For Harrington, the most exciting part of this research is discovering the secrets of nature’s engineering.
“These materials and fabrication processes evolved over billions of years,” Harrington explained. “We are basically reverse engineering them to figure out useful chemical and materials tricks that we can then apply in a synthetic context.”
This innovative study uncovered much more of the glue formation process than was previously known. Harrington also notes that understanding how the glue mixes with metal ions—and to identify exactly which metal ions are being used by the mollusc—is crucial in order to mimic these processes in the lab. Indeed, there is an entire field dedicated to the human study and application of nature’s mechanisms: Biomimicry.

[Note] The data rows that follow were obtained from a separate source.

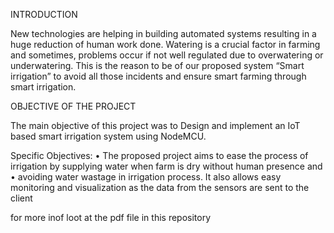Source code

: INTRODUCTION
 
New technologies are helping in building automated systems resulting in a huge reduction of human work done. Watering is a crucial factor in farming and sometimes, problems occur if not well regulated due to overwatering or underwatering. This is the reason to be of our proposed system “Smart irrigation” to avoid all those incidents and ensure smart farming through smart irrigation.

OBJECTIVE OF THE PROJECT 

The main objective of this project was to Design and implement an IoT based smart irrigation system using NodeMCU.

Specific Objectives:
•	The proposed project aims to ease the process of irrigation by supplying water when farm is dry without human presence and
•	 avoiding water wastage in irrigation process.
It also allows easy monitoring and visualization as the data from the sensors are sent to the client

for more inof loot at the pdf file in this repository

“Humans are already making mussel-inspired glues that function in wet environments. However, these glues mainly just mimic a specific aspect of the glue chemistry—the use of a chemical group called a catechol, which is really good at binding to surfaces,” Harrington wrote.
In addition to mussel glue formation, scientists in the biomimicry field are also studying spider silk production of smart wearable fibres, examining photosynthetic leaves to engineer efficient solar cells, and investigating snake toxins to manufacture anti-depression drugs.